İletişim, öyle görünüyor ki, binici ve pacer arasında güçlü bir eşleşme için çok önemlidir, ancak Altı Gün biçiminin doğası, etkili iletişim kurmanın kolay olmadığı anlamına gelir.

resim
resim

'Bu yarışmada, yarış öncesinde bir beraberlik var,' diyor Bauerlein ortaklıkların karara bağlanma şekli hakkında.

'Biz [derny'ler] numaralandık ve pistte başlangıç pozisyonumuza çoktan karar verdik ve ardından biniciler sahneye çıkıp şapkadan numaralar çıkardılar. Bu sayılar bizden birine tekabül ediyor ve işte bir çiftiniz var. Yarışın başlamasından hemen önce.'

'Yarış başlamadan önce her zaman binicilerle konuşmayı severiz,' diyor başka bir ses. ‘Bu çizim sistemi yeni – son üç yıldır.

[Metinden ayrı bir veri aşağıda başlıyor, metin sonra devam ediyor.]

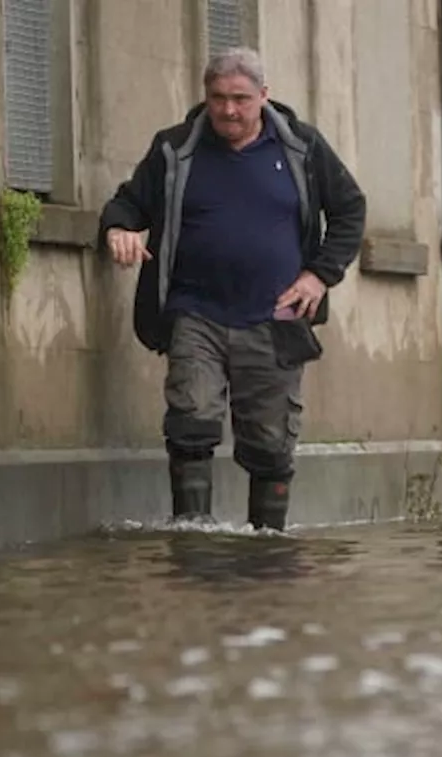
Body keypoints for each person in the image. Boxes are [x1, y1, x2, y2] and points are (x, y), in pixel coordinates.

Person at [98, 47, 366, 531]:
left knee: (269, 443)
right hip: (194, 311)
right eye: (218, 98)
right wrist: (118, 228)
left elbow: (349, 210)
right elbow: (129, 202)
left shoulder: (302, 149)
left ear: (264, 96)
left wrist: (320, 275)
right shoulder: (174, 148)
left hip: (277, 316)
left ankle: (266, 544)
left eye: (240, 99)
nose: (228, 110)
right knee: (191, 418)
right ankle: (192, 533)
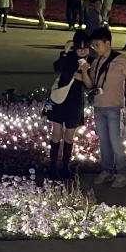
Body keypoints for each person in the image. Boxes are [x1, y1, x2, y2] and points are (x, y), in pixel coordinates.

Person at [89, 26, 126, 188]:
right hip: (99, 106)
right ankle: (107, 170)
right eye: (93, 45)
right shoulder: (95, 62)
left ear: (107, 43)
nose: (94, 48)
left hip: (115, 107)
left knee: (116, 142)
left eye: (97, 44)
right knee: (104, 141)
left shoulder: (121, 59)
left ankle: (122, 173)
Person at [46, 32, 93, 180]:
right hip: (60, 101)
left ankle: (65, 167)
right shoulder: (69, 57)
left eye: (86, 47)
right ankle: (53, 168)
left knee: (69, 136)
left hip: (75, 102)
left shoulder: (90, 61)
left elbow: (90, 84)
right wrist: (65, 52)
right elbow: (57, 67)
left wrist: (84, 73)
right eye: (79, 48)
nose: (83, 51)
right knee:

'Önceleri hep aynı takım kombinasyonu, ortaklıktı, ancak sadece bazı etkinliklerde hala böyle çalışabilirsiniz. Tıpkı Michaël ve Avrupa Şampiyonalarında Kenny de Ketele ile olan ortaklığı gibi.'

Son Avrupa şampiyonu Michaël Vaarten'a bir bakış, Terminatör tarzı bir parıltıyla karşılanıyor.

Güven hakkında her şey

'Bu yakın bir ortaklık ve size güvenmek zorunda,' diyor Joop'un oğlu Ron Zijlaard. Zijlaard, "Elbette, büyük bir yıldızla eşleşirseniz bunu hissedersiniz" diyor. 'Wiggins ve Cavendish'teki gibi.

'Ama bunu göstermemelisin - sürücünün gergin hissettiğini bilmesine izin veremezsin çünkü bu yakın bir ortaklıktır ve sana güvenmek zorundadır.'

Başka biri konuşmaya gidiyor, ancak Zijlaard, binici ve derny pacer arasındaki karmaşık ilişki hakkında yuvarlanıyor: Bunu hissetmelisin. Bir şey olmalısın.

'Derny ortaklıkları %80 güven ve %20 odaktır. Başımı çevirdiğimde veya ses çıkardığında olan bağlantıyla ilgili.'

'Sana ne diyeceğim,' diye mırıldanır odanın diğer tarafından başka bir ses. Hollandalı Rene Kos. "İlişki bir nevi at ve jokey gibi," diyor, ayağının dibindeki çantasından mayosunu çıkarırken ve gecenin en büyük yarışına hazırlanmaya başlarken, kesin bir tonda.

'Ama at hangisi?' diye soruyorum. "Şey, binici tabii ki."